Madabhushi has nearly 100 patents either issued or pending in the areas of medical image analysis, computer-aided diagnosis and computer vision. In March 2017, he was issued a patent for “Textural analysis of lung nodules” covering methods and apparatus for classifying a region of tissue using textural analysis so a patient prognosis can be made based on the classification of the image. In January 2017, he was issued a patent for “Histogram of hosoya index,” an invention that captures cancer architecture in digital pathology images and can help differentiate between more and less aggressive early stage, estrogen receptor positive breast cancers. In 2019 Patent US 10,398,399 entitled "Decision support for disease characterization and treatment response with disease and peri-disease radiomics" was issued to the Center for Computational Imaging and Personalized Diagnostics.
Madabhushi has received the Department of Defense New Investigator Award in Lung Cancer ; The Excellence in Teaching Award from Rutgers University; and the Coulter Phase 1 and Phase 2 Early Career award.
In 2015, Madabhushi was named one of the “Forty under 40” people making a positive impact on business in northeast Ohio by Crain’s Cleveland Business magazine. He is a Wallace H. Coulter Fellow, a Fellow of the American Institute of Medical and Biological Engineering and an IEEE Fellow. In September 2019, Madabhushi was named to The Pathologist's Power List 2019, a list of 100 most inspiring professionals in pathology and laboratory medicine.

Research

With Madabhushi as director, the team at Case Western Reserve University’s Center for Computational Imaging and Personalized Diagnostics is developing image analysis, statistical pattern recognition, machine learning and artificial intelligence tools to computationally interrogate biomedical image data, including MRI, CAT scans and digital pathology tissue images. The tools can be used to predict disease progression and provide a score to clinicians on the aggressiveness of a patient’s disease, such as breast cancer and prostate cancer, which can in turn help physicians decide on appropriate treatment options.
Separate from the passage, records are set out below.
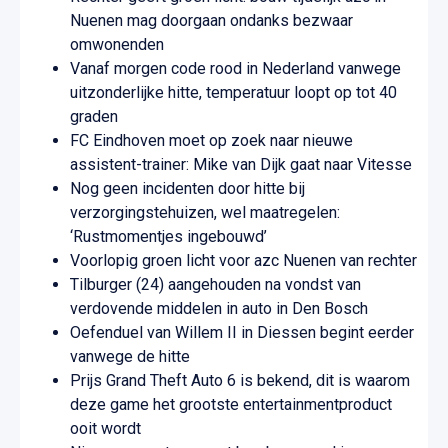
Nuenen mag doorgaan ondanks bezwaar
omwonenden
Vanaf morgen code rood in Nederland vanwege
uitzonderlijke hitte, temperatuur loopt op tot 40
graden
FC Eindhoven moet op zoek naar nieuwe
assistent-trainer: Mike van Dijk gaat naar Vitesse
Nog geen incidenten door hitte bij
verzorgingstehuizen, wel maatregelen:
‘Rustmomentjes ingebouwd’
Voorlopig groen licht voor azc Nuenen van rechter
Tilburger (24) aangehouden na vondst van
verdovende middelen in auto in Den Bosch
Oefenduel van Willem II in Diessen begint eerder
vanwege de hitte
Prijs Grand Theft Auto 6 is bekend, dit is waarom
deze game het grootste entertainmentproduct
ooit wordt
The impetus for the CCIPD’s systems-based approach to disease understanding is to diverge from a traditional approach of focusing on a limited number of molecular components to a broader understanding of how numerous interrelated health variables – proteomics, metabolites, genomics – result in the emergence of definable phenotypes. Work done under Madabhushi’s guidance has yielded results, including the discovery of computationally-derived image biomarkers that pave the way for disease prognosis and therapeutic response, thereby allowing physicians to predict which treatment and management strategies might be most appropriate. In addition, research on image biomarkers is being applied by the CCIPD group to the field of “radiogenomics” or predicting the mutational status or molecular subtype of a tumor based solely off computational features derived from a routine imaging scan. Dr. Madabhushi’s team also has pioneered the Ibris, which computes the probability of disease aggressiveness using features mined from medical images for a variety of cancers.
Madabhushi’s research has received grant funding from the National Cancer Institute, National Science Foundation, the Department of Defense, private foundations and industry.